- Opening Delimiter -

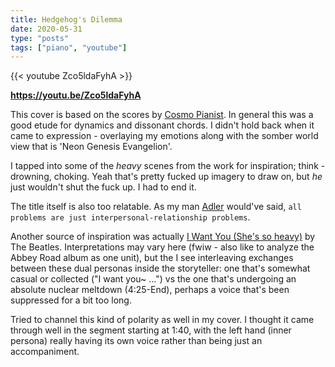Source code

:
```yaml
---
title: Hedgehog's Dilemma
date: 2020-05-31
type: "posts"
tags: ["piano", "youtube"]
---
```


{{< youtube Zco5ldaFyhA >}}

**https://youtu.be/Zco5ldaFyhA**

This cover is based on the scores by [Cosmo Pianist](https://www.youtube.com/watch?v=djTviWYP-xo). In general this was a good etude for dynamics and dissonant chords. I didn't hold back when it came to expression - overlaying my emotions along with the somber world view that is 'Neon Genesis Evangelion'.

I tapped into some of the _heavy_ scenes from the work for inspiration; think - drowning, choking. Yeah that's pretty fucked up imagery to draw on, but _he_ just wouldn't shut the fuck up. I had to end it.

The title itself is also too relatable. As my man [Adler](https://stoicanswers.com/2019/05/12/separation-of-tasks/) would've said, `all problems are just interpersonal-relationship problems`.

Another source of inspiration was actually [I Want You (She's so heavy)](https://www.youtube.com/watch?v=tAe2Q_LhY8g) by The Beatles. Interpretations may vary here (fwiw - also like to analyze the Abbey Road album as one unit), but the I see interleaving exchanges between these dual personas inside the storyteller: one that's somewhat casual or collected ("I want you~ ...") vs the one that's undergoing an absolute nuclear meltdown (4:25-End), perhaps a voice that's been suppressed for a bit too long.

Tried to channel this kind of polarity as well in my cover. I thought it came through well in the segment starting at 1:40, with the left hand (inner persona) really having its own voice rather than being just an accompaniment.
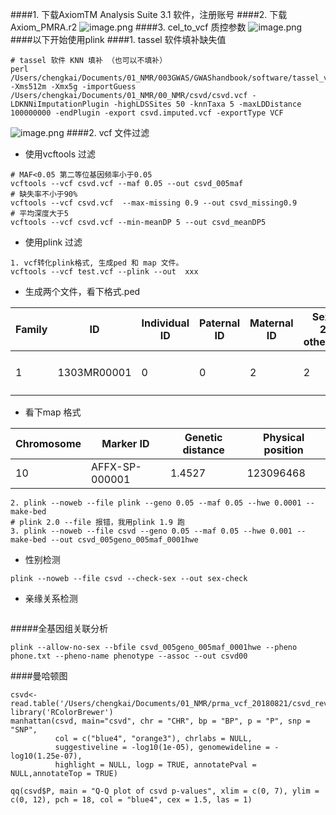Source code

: ####1. 下载AxiomTM Analysis Suite 3.1 软件，注册账号
####2. 下载Axiom_PMRA.r2 
![image.png](https://upload-images.jianshu.io/upload_images/6634703-e8de5f315bbf6d2a.png?imageMogr2/auto-orient/strip%7CimageView2/2/w/1240)
####3. cel_to_vcf 质控参数
![image.png](https://upload-images.jianshu.io/upload_images/6634703-075dea9dd37d8322.png?imageMogr2/auto-orient/strip%7CimageView2/2/w/1240)
####以下开始使用plink
####1. tassel 软件填补缺失值
```
# tassel 软件 KNN 填补 （也可以不填补）
perl /Users/chengkai/Documents/01_NMR/003GWAS/GWAShandbook/software/tassel_v5/run_pipeline.pl -Xms512m -Xmx5g -importGuess /Users/chengkai/Documents/01_NMR/00_NMR/csvd/csvd.vcf -LDKNNiImputationPlugin -highLDSSites 50 -knnTaxa 5 -maxLDDistance 100000000 -endPlugin -export csvd.imputed.vcf -exportType VCF
```
![image.png](https://upload-images.jianshu.io/upload_images/6634703-d1bf918f2ea2ed64.png?imageMogr2/auto-orient/strip%7CimageView2/2/w/1240)
####2. vcf 文件过滤
- 使用vcftools 过滤
```
# MAF<0.05 第二等位基因频率小于0.05
vcftools --vcf csvd.vcf --maf 0.05 --out csvd_005maf
# 缺失率不小于90%
vcftools --vcf csvd.vcf  --max-missing 0.9 --out csvd_missing0.9
# 平均深度大于5
vcftools --vcf csvd.vcf --min-meanDP 5 --out csvd_meanDP5 
```
- 使用plink 过滤
```
1. vcf转化plink格式, 生成ped 和 map 文件。
vcftools --vcf test.vcf --plink --out  xxx
```
- 生成两个文件，看下格式.ped

|Family|ID|Individual ID|Paternal ID |Maternal ID|Sex (1=male; 2=female; other=unknown)|Phenotype|
|---|---|---|---|---|---|---|
|1       |1303MR00001|     0| 0|       2|       2|  ```CC     CC     CC     CC     CC     CG ...```|
- 看下map 格式

|Chromosome|Marker ID|Genetic distance|Physical position|
|---|---|---|---| 
|10|AFFX-SP-000001|1.4527|123096468|

```
2. plink --noweb --file plink --geno 0.05 --maf 0.05 --hwe 0.0001 --make-bed
# plink 2.0 --file 报错，我用plink 1.9 跑
3. plink --noweb --file csvd --geno 0.05 --maf 0.05 --hwe 0.001 --make-bed --out csvd_005geno_005maf_0001hwe
```
- 性别检测
```
plink --noweb --file csvd --check-sex --out sex-check
```
- 亲缘关系检测
```

```
#####全基因组关联分析
```
plink --allow-no-sex --bfile csvd_005geno_005maf_0001hwe --pheno phone.txt --pheno-name phenotype --assoc --out csvd00
```
####曼哈顿图
```
csvd<-read.table('/Users/chengkai/Documents/01_NMR/prma_vcf_20180821/csvd_revise/data/csvd.assoc',header=TRUE)
library('RColorBrewer')
manhattan(csvd, main="csvd", chr = "CHR", bp = "BP", p = "P", snp = "SNP",
          col = c("blue4", "orange3"), chrlabs = NULL,
          suggestiveline = -log10(1e-05), genomewideline = -log10(1.25e-07),
          highlight = NULL, logp = TRUE, annotatePval = NULL,annotateTop = TRUE)

qq(csvd$P, main = "Q-Q plot of csvd p-values", xlim = c(0, 7), ylim = c(0, 12), pch = 18, col = "blue4", cex = 1.5, las = 1)
```
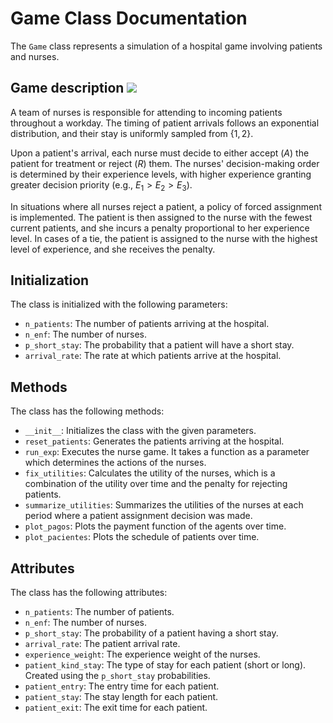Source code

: # Game Class Documentation

The `Game` class represents a simulation of a hospital game involving patients and nurses. 

## Game description [![](https://img.shields.io/badge/pdf-EF3939?style=flat&logo=adobeacrobatreader&logoColor=white)](game_theory_project.pdf)

A team of nurses is responsible for attending to incoming patients throughout a workday. The timing of patient arrivals follows an exponential distribution, and their stay is uniformly sampled from $\{1,2\}$.

Upon a patient's arrival, each nurse must decide to either accept ($A$) the patient for treatment or reject ($R$) them. The nurses' decision-making order is determined by their experience levels, with higher experience granting greater decision priority (e.g., $E_1 > E_2 > E_3$).

In situations where all nurses reject a patient, a policy of forced assignment is implemented. The patient is then assigned to the nurse with the fewest current patients, and she incurs a penalty proportional to her experience level. In cases of a tie, the patient is assigned to the nurse with the highest level of experience, and she receives the penalty.

## Initialization

The class is initialized with the following parameters:

- `n_patients`: The number of patients arriving at the hospital.
- `n_enf`: The number of nurses.
- `p_short_stay`: The probability that a patient will have a short stay.
- `arrival_rate`: The rate at which patients arrive at the hospital.

## Methods

The class has the following methods:

- `__init__`: Initializes the class with the given parameters.
- `reset_patients`: Generates the patients arriving at the hospital.
- `run_exp`: Executes the nurse game. It takes a function as a parameter which determines the actions of the nurses.
- `fix_utilities`: Calculates the utility of the nurses, which is a combination of the utility over time and the penalty for rejecting patients.
- `summarize_utilities`: Summarizes the utilities of the nurses at each period where a patient assignment decision was made.
- `plot_pagos`: Plots the payment function of the agents over time.
- `plot_pacientes`: Plots the schedule of patients over time.

## Attributes

The class has the following attributes:

- `n_patients`: The number of patients.
- `n_enf`: The number of nurses.
- `p_short_stay`: The probability of a patient having a short stay.
- `arrival_rate`: The patient arrival rate.
- `experience_weight`: The experience weight of the nurses.
- `patient_kind_stay`: The type of stay for each patient (short or long). Created using the `p_short_stay` probabilities.
- `patient_entry`: The entry time for each patient.
- `patient_stay`: The stay length for each patient.
- `patient_exit`: The exit time for each patient.
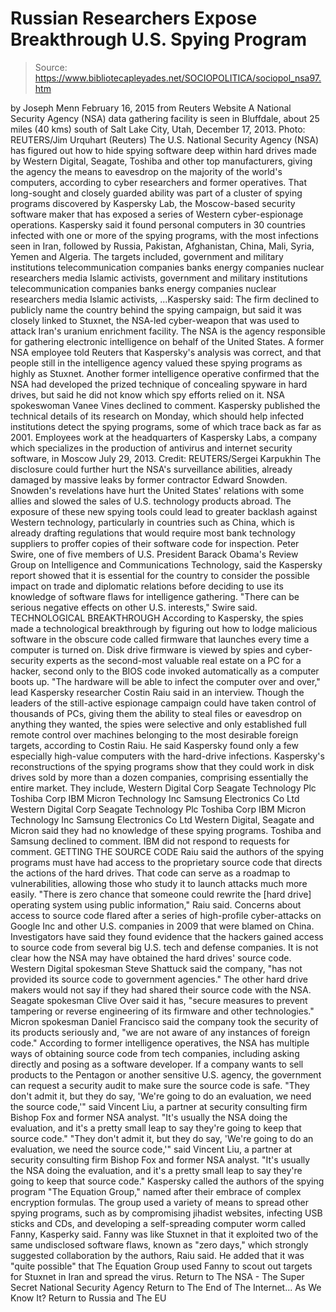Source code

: # Russian Researchers Expose Breakthrough U.S. Spying Program

> Source: https://www.bibliotecapleyades.net/SOCIOPOLITICA/sociopol_nsa97.htm

by Joseph Menn February 16, 2015
from Reuters Website
A National Security Agency (NSA) data gathering facility
is seen in Bluffdale, about 25 miles (40 kms) south of Salt Lake City, Utah,
December 17, 2013.
Photo: REUTERS/Jim Urquhart
(Reuters)
The U.S. National Security Agency (NSA) has figured out how to hide spying software deep within hard drives made by Western Digital, Seagate, Toshiba and other top manufacturers, giving the agency the means to eavesdrop on the majority of the world's computers, according to cyber researchers and former operatives. That long-sought and closely guarded ability was part of a cluster of spying programs discovered by Kaspersky Lab, the Moscow-based security software maker that has exposed a series of Western cyber-espionage operations. Kaspersky said it found personal computers in 30 countries infected with one or more of the spying programs, with the most infections seen in Iran, followed by Russia, Pakistan, Afghanistan, China, Mali, Syria, Yemen and Algeria.
The targets included,
government and military institutions telecommunication companies banks energy companies nuclear researchers media Islamic activists,
government and military institutions
telecommunication companies
banks
energy companies
nuclear researchers
media
Islamic activists,
...Kaspersky said:
The firm declined to publicly name the country behind the spying campaign, but said it was closely linked to Stuxnet, the NSA-led cyber-weapon that was used to attack Iran's uranium enrichment facility.
The NSA is the agency responsible for gathering electronic intelligence on behalf of the United States. A former NSA employee told Reuters that Kaspersky's analysis was correct, and that people still in the intelligence agency valued these spying programs as highly as Stuxnet.
Another former intelligence operative confirmed that the NSA had developed the prized technique of concealing spyware in hard drives, but said he did not know which spy efforts relied on it. NSA spokeswoman Vanee Vines declined to comment. Kaspersky published the technical details of its research on Monday, which should help infected institutions detect the spying programs, some of which trace back as far as 2001.
Employees work at the headquarters of Kaspersky Labs,
a company which specializes in the production of
antivirus and internet security software,
in Moscow July 29, 2013. Credit: REUTERS/Sergei Karpukhin
The disclosure could further hurt the NSA's surveillance abilities, already damaged by massive leaks by former contractor Edward Snowden. Snowden's revelations have hurt the United States' relations with some allies and slowed the sales of U.S. technology products abroad. The exposure of these new spying tools could lead to greater backlash against Western technology, particularly in countries such as China, which is already drafting regulations that would require most bank technology suppliers to proffer copies of their software code for inspection. Peter Swire, one of five members of U.S. President Barack Obama's Review Group on Intelligence and Communications Technology, said the Kaspersky report showed that it is essential for the country to consider the possible impact on trade and diplomatic relations before deciding to use its knowledge of software flaws for intelligence gathering.
"There can be serious negative effects on other U.S. interests," Swire said.
TECHNOLOGICAL BREAKTHROUGH According to Kaspersky, the spies made a technological breakthrough by figuring out how to lodge malicious software in the obscure code called firmware that launches every time a computer is turned on. Disk drive firmware is viewed by spies and cyber-security experts as the second-most valuable real estate on a PC for a hacker, second only to the BIOS code invoked automatically as a computer boots up.
"The hardware will be able to infect the computer over and over," lead Kaspersky researcher Costin Raiu said in an interview.
Though the leaders of the still-active espionage campaign could have taken control of thousands of PCs, giving them the ability to steal files or eavesdrop on anything they wanted, the spies were selective and only established full remote control over machines belonging to the most desirable foreign targets, according to Costin Raiu.
He said Kaspersky found only a few especially high-value computers with the hard-drive infections. Kaspersky's reconstructions of the spying programs show that they could work in disk drives sold by more than a dozen companies, comprising essentially the entire market.
They include,
Western Digital Corp Seagate Technology Plc Toshiba Corp IBM Micron Technology Inc Samsung Electronics Co Ltd
Western Digital Corp
Seagate Technology Plc
Toshiba Corp
IBM
Micron Technology Inc
Samsung Electronics Co Ltd
Western Digital, Seagate and Micron said they had no knowledge of these spying programs. Toshiba and Samsung declined to comment. IBM did not respond to requests for comment.
GETTING THE SOURCE CODE Raiu said the authors of the spying programs must have had access to the proprietary source code that directs the actions of the hard drives.
That code can serve as a roadmap to vulnerabilities, allowing those who study it to launch attacks much more easily.
"There is zero chance that someone could rewrite the [hard drive] operating system using public information," Raiu said.
Concerns about access to source code flared after a series of high-profile cyber-attacks on Google Inc and other U.S. companies in 2009 that were blamed on China.
Investigators have said they found evidence that the hackers gained access to source code from several big U.S. tech and defense companies. It is not clear how the NSA may have obtained the hard drives' source code.
Western Digital spokesman Steve Shattuck said the company,
"has not provided its source code to government agencies."
The other hard drive makers would not say if they had shared their source code with the NSA. Seagate spokesman Clive Over said it has,
"secure measures to prevent tampering or reverse engineering of its firmware and other technologies."
Micron spokesman Daniel Francisco said the company took the security of its products seriously and,
"we are not aware of any instances of foreign code."
According to former intelligence operatives, the NSA has multiple ways of obtaining source code from tech companies, including asking directly and posing as a software developer.
If a company wants to sell products to the Pentagon or another sensitive U.S. agency, the government can request a security audit to make sure the source code is safe.
"They don't admit it, but they do say, 'We're going to do an evaluation, we need the source code,'" said Vincent Liu, a partner at security consulting firm Bishop Fox and former NSA analyst. "It's usually the NSA doing the evaluation, and it's a pretty small leap to say they're going to keep that source code."
"They don't admit it, but they do say, 'We're going to do an evaluation, we need the source code,'" said Vincent Liu, a partner at security consulting firm Bishop Fox and former NSA analyst.
"It's usually the NSA doing the evaluation, and it's a pretty small leap to say they're going to keep that source code."
Kaspersky called the authors of the spying program "The Equation Group," named after their embrace of complex encryption formulas. The group used a variety of means to spread other spying programs, such as by compromising jihadist websites, infecting USB sticks and CDs, and developing a self-spreading computer worm called Fanny, Kasperky said. Fanny was like Stuxnet in that it exploited two of the same undisclosed software flaws, known as "zero days," which strongly suggested collaboration by the authors, Raiu said.
He added that it was "quite possible" that The Equation Group used Fanny to scout out targets for Stuxnet in Iran and spread the virus.
Return to The NSA - The Super Secret National Security Agency
Return to The End of The Internet... As We Know It?
Return to Russia and The EU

- Closing Delimiter -

TASK STATEMENT: Your task is to retype the entries verbatim, starting with the line that holds "by Joseph Menn February 16, 2015" and stopping after the line that holds "Another former intelligence".

EXERCISE ANSWER:
by Joseph Menn February 16, 2015
from Reuters Website
A National Security Agency (NSA) data gathering facility
is seen in Bluffdale, about 25 miles (40 kms) south of Salt Lake City, Utah,
December 17, 2013.
Photo: REUTERS/Jim Urquhart
(Reuters)
The U.S. National Security Agency (NSA) has figured out how to hide spying software deep within hard drives made by Western Digital, Seagate, Toshiba and other top manufacturers, giving the agency the means to eavesdrop on the majority of the world's computers, according to cyber researchers and former operatives. That long-sought and closely guarded ability was part of a cluster of spying programs discovered by Kaspersky Lab, the Moscow-based security software maker that has exposed a series of Western cyber-espionage operations. Kaspersky said it found personal computers in 30 countries infected with one or more of the spying programs, with the most infections seen in Iran, followed by Russia, Pakistan, Afghanistan, China, Mali, Syria, Yemen and Algeria.
The targets included,
government and military institutions telecommunication companies banks energy companies nuclear researchers media Islamic activists,
government and military institutions
telecommunication companies
banks
energy companies
nuclear researchers
media
Islamic activists,
...Kaspersky said:
The firm declined to publicly name the country behind the spying campaign, but said it was closely linked to Stuxnet, the NSA-led cyber-weapon that was used to attack Iran's uranium enrichment facility.
The NSA is the agency responsible for gathering electronic intelligence on behalf of the United States. A former NSA employee told Reuters that Kaspersky's analysis was correct, and that people still in the intelligence agency valued these spying programs as highly as Stuxnet.
Another former intelligence operative confirmed that the NSA had developed the prized technique of concealing spyware in hard drives, but said he did not know which spy efforts relied on it. NSA spokeswoman Vanee Vines declined to comment. Kaspersky published the technical details of its research on Monday, which should help infected institutions detect the spying programs, some of which trace back as far as 2001.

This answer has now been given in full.